» **해야 할 일**
a - 제시된 글의 window classification 알고리즘에서 이어 붙인 long vector가 5D 차원이 되는 이유를 한두 문장으로 설명하세요.
b - 제시된 글에 따르면 Jacobian Matrix는 무엇을 가지나요?

» **제시된 글**
***
[CS224N] Lecture 3 - Backprop and Neural Networks

이채연·2023년 3월 3일

cs224n

CS224N

목록 보기

3/10

Named Entity Recognition (NER)

🔗 Goal

piece of text들을 훑어보고 person, locations, products, dates, times와 같은 entity category에 속한 word를 labeling, 분류한다.

🔗 How to do NER

NER task를 하기 위해서는 context를 사용해야 한다.

Simple NER: Window classification using binary logistic classifier

💡 Idea
neighboring words의 context window에서 각 word를 classify

🔗Algorithm

"Paris"에 대해 window를 생성한다. 이 5개의 word에 대해 word2vec이나 GloVe word vectors를 사용해서 word vector를 얻은 다음, 5개의 vector를 concatenate하여 long vector를 만든다.
- D차원 word vector가 5개 있으므로 5D vector이다.
이 vector를 neural network의 layer에 넣는다. 이 layer는 vector를 matrix와 곱하고 bias vector를 추가한 다음, softmax transmation같은 non-linearity를 추가한다. 이렇게 하면 더 작은 차원을 가진 hidden vector가 나온다.
extra vector u와 dot product하여 single real number를 얻는다.
마지막으로 이 single real number를 logistic transform에 넣어 word가 특정 class에 속할 확률을 예측한다.

❓ SGD를 계산하려면 loss function의 gradient를 계산해야 한다. 어떻게 계산할까?

1️⃣ Matrix calculas(computing gradients by hand)

Jacobian Matrix

모든 가능한 input variable에 대한 output variable의 편미분을 가진다.

✔️ Example Jacobian: Elementwise activation Function

✔️ Other Jacobians

Chain Rule

한 변수에 대한 함수로 이루어져 있을 때 : multiply derivatives
다변수에 대한 함수로 이루어져 있을 때 : multiply Jacobians

Window classification에서의 gradient update 과정

🔗 먼저 gradient of s with respect to b를 계산해보자.
***
바운딩 박스 좌표 데이터:

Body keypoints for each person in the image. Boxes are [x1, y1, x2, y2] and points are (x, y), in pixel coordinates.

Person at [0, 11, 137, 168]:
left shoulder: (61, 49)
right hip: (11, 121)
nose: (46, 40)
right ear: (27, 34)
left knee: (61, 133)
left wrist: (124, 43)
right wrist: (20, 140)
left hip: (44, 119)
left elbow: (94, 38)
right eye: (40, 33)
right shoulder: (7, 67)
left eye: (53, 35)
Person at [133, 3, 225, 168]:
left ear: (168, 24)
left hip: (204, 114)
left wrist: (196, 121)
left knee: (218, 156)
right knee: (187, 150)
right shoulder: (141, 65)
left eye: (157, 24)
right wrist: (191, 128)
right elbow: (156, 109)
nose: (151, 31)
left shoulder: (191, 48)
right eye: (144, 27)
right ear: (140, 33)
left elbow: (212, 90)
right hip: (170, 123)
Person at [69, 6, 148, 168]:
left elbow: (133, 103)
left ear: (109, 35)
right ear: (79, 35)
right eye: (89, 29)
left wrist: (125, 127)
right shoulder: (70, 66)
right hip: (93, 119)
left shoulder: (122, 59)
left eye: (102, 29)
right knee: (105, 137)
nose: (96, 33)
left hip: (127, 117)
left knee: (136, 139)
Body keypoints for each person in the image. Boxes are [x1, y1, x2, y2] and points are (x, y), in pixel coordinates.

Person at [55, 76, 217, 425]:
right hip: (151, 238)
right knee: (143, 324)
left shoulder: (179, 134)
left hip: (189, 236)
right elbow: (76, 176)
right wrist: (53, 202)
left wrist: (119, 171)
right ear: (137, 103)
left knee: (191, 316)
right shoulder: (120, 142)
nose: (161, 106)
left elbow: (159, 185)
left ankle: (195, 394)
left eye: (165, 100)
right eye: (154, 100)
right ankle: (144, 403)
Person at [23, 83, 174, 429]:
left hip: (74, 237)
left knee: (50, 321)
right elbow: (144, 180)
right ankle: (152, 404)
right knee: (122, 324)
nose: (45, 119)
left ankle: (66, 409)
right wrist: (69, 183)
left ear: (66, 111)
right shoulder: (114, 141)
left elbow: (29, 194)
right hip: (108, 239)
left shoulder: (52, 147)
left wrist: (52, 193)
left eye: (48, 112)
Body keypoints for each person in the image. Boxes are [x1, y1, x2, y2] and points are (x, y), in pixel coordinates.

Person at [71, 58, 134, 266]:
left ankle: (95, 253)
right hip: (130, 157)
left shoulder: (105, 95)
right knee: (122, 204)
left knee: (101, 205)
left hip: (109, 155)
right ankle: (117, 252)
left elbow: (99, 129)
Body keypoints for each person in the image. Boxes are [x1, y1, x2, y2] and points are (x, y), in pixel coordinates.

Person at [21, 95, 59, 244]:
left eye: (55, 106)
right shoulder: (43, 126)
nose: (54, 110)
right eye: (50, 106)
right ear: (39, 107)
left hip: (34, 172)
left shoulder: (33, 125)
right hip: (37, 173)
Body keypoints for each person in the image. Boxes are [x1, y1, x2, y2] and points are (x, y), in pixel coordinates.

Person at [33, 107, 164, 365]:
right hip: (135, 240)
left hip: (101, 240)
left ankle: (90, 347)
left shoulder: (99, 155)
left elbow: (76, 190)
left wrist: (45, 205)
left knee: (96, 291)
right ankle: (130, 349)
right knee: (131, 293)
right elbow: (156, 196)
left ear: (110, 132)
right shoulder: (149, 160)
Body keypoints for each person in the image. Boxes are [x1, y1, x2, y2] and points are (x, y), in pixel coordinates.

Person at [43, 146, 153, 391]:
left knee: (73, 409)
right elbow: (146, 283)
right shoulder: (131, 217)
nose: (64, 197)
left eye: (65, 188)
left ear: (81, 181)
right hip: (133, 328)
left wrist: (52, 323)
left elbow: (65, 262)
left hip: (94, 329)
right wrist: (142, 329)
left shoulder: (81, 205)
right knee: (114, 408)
***
» **답변 목록**
a - "Paris"에 대해 만든 window의 단어 5개마다 D차원 word vector를 얻고, 이 5개의 vector를 concatenate하기 때문에 long vector는 5D 차원이 됩니다.

b - 모든 가능한 input variable에 대한 output variable의 편미분을 가집니다.